## Task instructions
In the material below, which lines hold the word "start"? Pick each one out.

## Data extract

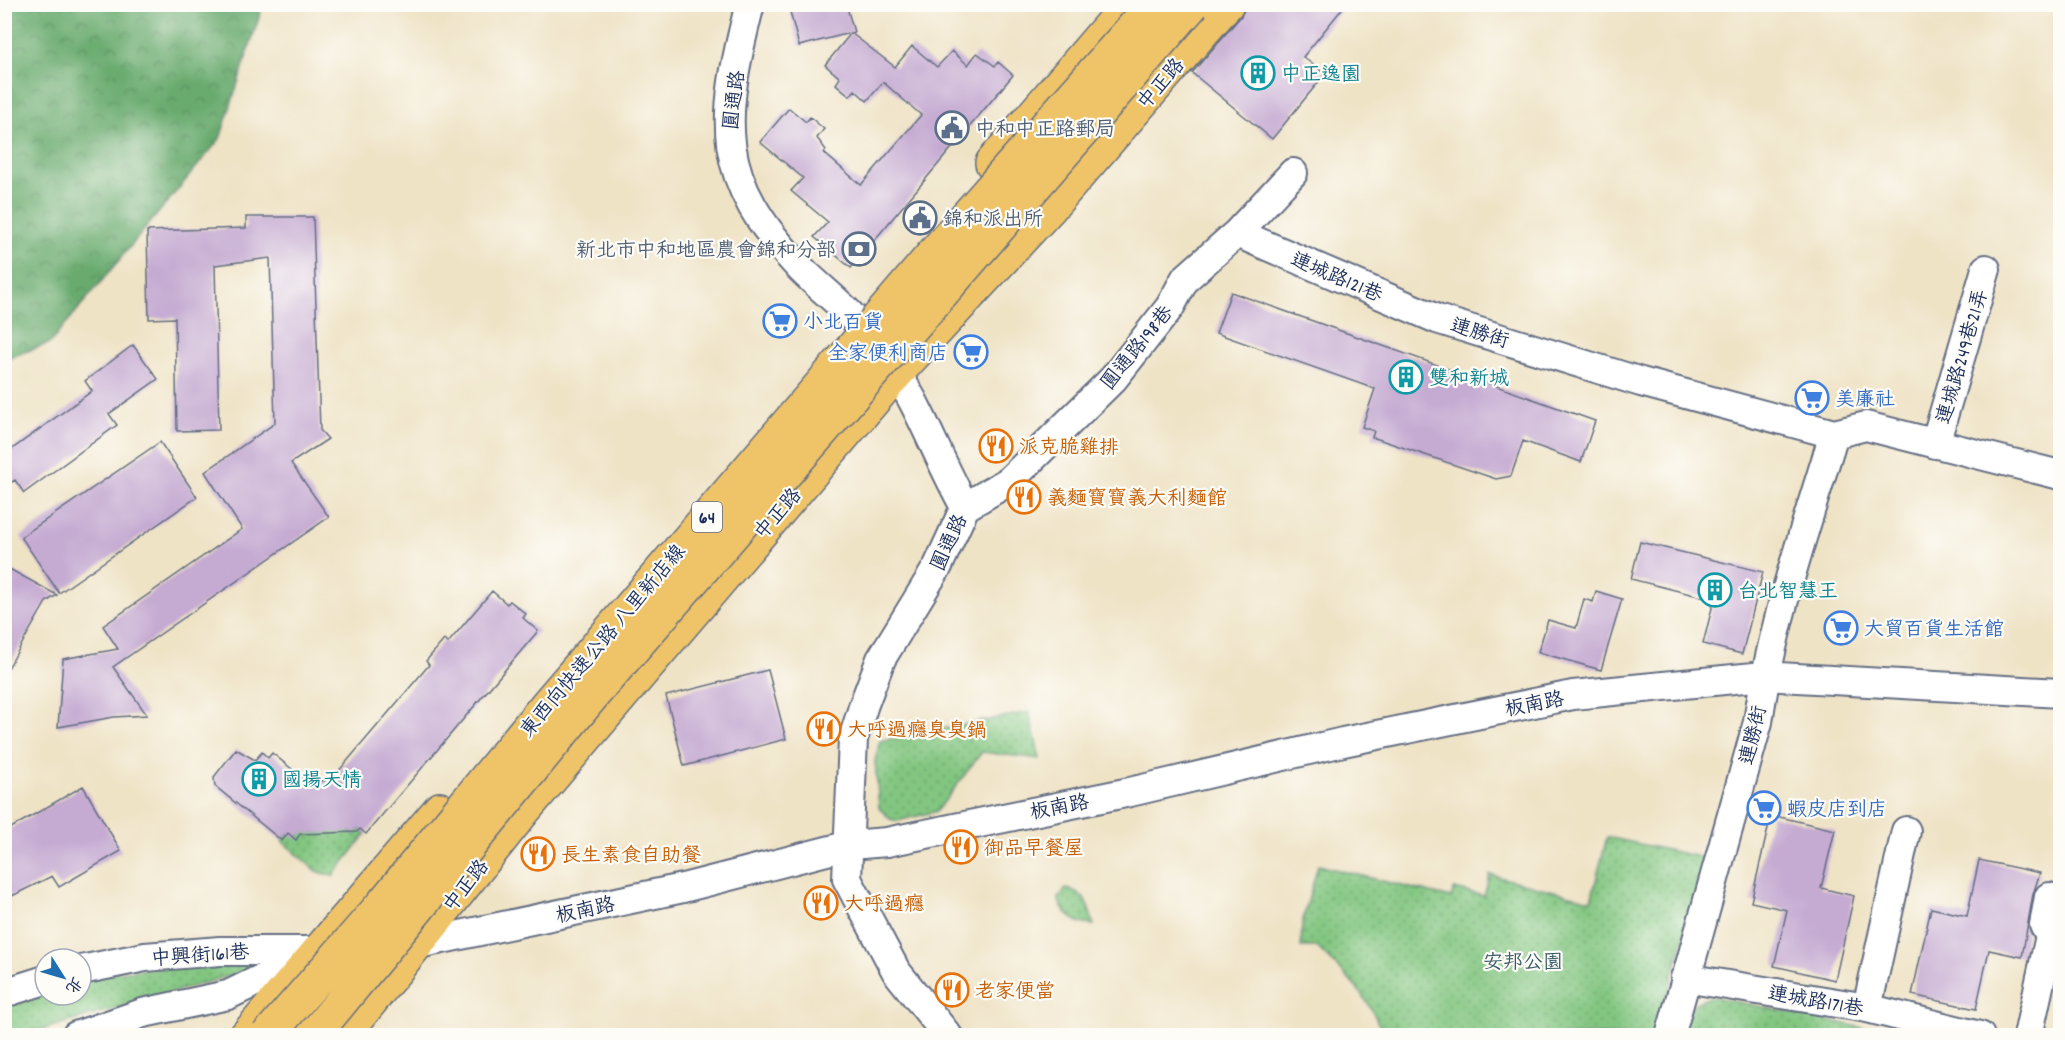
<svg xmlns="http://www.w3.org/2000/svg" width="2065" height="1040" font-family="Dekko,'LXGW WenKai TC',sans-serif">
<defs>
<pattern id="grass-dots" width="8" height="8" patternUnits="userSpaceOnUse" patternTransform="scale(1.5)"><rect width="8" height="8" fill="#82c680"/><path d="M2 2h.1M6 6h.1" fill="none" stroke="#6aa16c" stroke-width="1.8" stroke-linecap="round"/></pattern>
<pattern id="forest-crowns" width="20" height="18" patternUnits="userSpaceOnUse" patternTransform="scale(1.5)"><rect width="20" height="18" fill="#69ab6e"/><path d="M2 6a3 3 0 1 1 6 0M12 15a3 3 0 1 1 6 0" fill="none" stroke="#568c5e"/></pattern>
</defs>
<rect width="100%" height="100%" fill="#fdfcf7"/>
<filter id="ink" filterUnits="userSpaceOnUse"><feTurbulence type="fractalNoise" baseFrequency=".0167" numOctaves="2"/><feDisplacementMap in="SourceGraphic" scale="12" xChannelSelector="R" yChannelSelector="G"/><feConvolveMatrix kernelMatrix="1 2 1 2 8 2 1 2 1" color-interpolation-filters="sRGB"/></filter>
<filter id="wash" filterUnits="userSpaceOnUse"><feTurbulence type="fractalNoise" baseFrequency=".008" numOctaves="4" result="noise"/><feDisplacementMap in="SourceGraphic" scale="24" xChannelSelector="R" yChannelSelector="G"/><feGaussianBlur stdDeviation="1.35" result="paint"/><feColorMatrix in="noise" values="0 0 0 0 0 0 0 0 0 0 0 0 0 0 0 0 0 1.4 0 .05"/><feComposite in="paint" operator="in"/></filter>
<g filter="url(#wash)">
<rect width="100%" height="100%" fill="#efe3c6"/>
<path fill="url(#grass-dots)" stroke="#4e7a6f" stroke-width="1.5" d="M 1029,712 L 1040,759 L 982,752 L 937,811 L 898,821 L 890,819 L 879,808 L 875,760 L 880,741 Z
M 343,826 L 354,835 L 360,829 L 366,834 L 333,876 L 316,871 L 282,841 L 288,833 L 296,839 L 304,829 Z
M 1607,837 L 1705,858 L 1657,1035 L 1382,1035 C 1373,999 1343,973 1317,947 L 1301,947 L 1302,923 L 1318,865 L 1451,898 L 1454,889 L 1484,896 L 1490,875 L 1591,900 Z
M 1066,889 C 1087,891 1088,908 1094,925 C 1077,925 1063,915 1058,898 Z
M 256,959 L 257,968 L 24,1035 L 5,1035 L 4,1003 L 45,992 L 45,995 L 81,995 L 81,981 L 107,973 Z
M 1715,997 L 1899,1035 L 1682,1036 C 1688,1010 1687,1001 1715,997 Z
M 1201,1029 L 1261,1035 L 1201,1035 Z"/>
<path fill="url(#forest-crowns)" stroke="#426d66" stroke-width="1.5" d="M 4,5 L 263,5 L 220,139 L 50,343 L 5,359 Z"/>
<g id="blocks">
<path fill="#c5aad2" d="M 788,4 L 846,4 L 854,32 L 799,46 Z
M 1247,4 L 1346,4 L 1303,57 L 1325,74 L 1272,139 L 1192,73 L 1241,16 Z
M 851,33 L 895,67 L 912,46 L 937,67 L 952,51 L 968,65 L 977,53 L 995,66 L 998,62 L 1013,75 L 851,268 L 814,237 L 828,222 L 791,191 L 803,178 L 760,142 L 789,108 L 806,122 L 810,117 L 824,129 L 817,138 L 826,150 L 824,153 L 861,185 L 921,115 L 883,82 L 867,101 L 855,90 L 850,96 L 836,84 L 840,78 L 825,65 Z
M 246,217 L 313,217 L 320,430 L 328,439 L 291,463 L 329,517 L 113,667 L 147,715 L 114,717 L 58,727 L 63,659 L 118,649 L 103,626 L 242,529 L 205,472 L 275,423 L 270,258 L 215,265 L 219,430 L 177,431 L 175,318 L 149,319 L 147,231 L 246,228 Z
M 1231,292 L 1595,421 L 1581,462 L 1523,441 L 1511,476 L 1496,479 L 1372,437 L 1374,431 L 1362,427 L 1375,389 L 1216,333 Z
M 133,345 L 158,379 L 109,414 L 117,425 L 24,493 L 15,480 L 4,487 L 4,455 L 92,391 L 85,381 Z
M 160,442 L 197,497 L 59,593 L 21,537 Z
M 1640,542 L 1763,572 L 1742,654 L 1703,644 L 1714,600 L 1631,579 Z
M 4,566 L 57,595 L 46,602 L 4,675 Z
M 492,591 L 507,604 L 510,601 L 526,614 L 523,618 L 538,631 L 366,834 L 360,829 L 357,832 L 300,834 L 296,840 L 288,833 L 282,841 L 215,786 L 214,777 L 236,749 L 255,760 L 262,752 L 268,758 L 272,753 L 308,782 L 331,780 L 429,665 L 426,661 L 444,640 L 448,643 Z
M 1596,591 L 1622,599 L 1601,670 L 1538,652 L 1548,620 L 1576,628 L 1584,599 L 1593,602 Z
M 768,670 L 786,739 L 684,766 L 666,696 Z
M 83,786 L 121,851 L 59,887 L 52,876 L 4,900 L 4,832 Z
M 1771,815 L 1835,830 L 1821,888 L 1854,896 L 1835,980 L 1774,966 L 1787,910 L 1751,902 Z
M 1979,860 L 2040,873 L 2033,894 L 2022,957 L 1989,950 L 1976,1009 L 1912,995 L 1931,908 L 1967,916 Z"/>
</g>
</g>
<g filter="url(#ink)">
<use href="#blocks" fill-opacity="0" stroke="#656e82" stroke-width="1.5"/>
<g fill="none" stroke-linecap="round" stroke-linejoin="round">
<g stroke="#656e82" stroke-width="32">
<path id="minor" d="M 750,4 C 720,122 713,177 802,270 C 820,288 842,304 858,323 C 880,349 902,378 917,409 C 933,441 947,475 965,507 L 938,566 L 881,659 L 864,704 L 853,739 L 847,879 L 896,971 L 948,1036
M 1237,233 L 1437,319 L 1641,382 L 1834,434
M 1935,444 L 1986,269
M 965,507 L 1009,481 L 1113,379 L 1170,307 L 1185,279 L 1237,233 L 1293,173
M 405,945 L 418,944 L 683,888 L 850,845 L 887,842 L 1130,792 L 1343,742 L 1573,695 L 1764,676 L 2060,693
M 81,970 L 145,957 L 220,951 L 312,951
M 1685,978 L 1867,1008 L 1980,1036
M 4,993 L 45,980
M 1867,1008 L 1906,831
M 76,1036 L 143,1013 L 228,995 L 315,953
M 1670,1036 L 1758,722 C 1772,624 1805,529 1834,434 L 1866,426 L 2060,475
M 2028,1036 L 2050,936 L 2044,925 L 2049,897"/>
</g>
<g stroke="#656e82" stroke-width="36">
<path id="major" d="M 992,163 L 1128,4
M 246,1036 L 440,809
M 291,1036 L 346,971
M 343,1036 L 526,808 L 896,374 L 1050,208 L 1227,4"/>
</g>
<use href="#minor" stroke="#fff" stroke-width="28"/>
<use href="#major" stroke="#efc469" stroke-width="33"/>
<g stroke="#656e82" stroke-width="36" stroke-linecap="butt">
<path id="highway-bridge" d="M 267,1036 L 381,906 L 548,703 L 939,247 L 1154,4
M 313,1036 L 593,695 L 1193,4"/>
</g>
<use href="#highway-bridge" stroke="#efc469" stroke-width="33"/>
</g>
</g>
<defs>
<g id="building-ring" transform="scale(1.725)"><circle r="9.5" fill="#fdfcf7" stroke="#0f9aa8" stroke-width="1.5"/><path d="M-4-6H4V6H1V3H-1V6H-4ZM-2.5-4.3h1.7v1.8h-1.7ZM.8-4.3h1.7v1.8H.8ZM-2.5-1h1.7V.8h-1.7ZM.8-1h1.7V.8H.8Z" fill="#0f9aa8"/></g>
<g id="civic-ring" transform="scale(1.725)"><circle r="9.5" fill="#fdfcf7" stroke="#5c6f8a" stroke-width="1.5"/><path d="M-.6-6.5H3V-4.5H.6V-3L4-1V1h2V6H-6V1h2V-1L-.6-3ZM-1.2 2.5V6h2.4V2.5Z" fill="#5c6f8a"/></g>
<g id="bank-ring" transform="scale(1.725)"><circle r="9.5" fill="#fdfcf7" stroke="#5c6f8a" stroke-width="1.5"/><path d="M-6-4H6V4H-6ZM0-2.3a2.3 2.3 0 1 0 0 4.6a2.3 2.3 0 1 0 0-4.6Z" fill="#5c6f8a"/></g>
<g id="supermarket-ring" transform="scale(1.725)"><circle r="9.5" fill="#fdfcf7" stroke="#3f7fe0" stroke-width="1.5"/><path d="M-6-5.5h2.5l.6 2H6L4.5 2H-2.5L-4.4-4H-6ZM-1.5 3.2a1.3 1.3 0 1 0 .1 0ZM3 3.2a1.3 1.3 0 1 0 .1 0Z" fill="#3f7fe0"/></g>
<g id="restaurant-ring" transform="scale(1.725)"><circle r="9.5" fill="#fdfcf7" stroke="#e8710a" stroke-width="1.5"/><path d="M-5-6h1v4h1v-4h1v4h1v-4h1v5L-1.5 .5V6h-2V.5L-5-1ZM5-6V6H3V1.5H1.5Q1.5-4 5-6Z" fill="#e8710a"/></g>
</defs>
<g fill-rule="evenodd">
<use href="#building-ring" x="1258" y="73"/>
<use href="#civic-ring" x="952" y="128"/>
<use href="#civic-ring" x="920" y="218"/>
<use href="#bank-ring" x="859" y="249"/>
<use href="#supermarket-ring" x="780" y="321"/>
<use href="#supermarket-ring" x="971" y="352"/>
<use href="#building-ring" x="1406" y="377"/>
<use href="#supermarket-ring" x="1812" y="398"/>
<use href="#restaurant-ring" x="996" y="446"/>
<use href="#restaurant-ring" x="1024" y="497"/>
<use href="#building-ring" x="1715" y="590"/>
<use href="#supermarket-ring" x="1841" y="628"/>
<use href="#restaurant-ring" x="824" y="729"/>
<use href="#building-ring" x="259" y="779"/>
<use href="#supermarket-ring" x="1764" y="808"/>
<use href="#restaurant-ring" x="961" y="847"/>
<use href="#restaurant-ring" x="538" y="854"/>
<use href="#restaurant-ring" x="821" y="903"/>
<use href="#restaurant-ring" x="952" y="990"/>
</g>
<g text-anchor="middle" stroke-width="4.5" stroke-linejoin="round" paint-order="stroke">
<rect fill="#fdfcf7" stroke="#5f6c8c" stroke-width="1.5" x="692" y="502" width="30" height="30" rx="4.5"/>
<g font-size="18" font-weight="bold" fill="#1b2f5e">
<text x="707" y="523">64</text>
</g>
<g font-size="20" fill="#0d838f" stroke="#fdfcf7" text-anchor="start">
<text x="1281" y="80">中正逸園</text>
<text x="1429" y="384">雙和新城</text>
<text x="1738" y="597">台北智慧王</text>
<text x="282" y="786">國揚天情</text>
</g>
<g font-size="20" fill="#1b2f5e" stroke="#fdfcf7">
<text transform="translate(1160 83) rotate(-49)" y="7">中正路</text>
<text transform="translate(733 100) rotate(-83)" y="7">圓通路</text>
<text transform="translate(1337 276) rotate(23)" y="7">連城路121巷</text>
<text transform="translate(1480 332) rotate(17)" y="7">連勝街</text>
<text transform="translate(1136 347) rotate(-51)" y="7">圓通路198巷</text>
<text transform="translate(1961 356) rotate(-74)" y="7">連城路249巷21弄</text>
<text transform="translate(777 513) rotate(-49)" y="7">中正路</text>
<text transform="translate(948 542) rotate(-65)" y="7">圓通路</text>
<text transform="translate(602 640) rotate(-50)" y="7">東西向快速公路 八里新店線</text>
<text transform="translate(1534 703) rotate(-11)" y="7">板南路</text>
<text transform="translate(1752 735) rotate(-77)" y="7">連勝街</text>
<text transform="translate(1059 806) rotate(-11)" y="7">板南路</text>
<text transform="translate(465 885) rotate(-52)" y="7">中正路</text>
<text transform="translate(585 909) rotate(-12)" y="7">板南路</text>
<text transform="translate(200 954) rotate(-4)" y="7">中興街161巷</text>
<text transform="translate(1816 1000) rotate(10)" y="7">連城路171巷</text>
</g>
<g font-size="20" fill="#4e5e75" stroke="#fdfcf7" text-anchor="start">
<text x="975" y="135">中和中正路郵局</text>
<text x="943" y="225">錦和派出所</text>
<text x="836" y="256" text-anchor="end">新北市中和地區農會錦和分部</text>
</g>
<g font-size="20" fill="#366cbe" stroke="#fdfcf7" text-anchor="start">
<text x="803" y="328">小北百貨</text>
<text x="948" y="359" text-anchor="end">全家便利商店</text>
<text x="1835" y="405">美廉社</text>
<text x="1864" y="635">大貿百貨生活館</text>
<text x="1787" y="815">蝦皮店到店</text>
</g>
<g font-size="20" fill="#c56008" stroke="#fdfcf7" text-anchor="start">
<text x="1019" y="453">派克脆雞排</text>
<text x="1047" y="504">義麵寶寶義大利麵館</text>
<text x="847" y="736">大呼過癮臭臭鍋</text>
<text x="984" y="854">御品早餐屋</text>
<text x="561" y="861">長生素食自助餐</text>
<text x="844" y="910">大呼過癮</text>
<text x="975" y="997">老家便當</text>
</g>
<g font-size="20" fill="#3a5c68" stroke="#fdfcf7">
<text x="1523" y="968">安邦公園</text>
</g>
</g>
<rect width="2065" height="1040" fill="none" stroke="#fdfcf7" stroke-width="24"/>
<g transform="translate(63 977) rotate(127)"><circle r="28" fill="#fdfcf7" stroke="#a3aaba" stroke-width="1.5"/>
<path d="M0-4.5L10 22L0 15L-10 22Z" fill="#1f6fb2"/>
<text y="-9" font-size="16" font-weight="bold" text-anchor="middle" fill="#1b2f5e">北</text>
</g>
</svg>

## Completed task
<g font-size="20" fill="#0d838f" stroke="#fdfcf7" text-anchor="start">
<g font-size="20" fill="#4e5e75" stroke="#fdfcf7" text-anchor="start">
<g font-size="20" fill="#366cbe" stroke="#fdfcf7" text-anchor="start">
<g font-size="20" fill="#c56008" stroke="#fdfcf7" text-anchor="start">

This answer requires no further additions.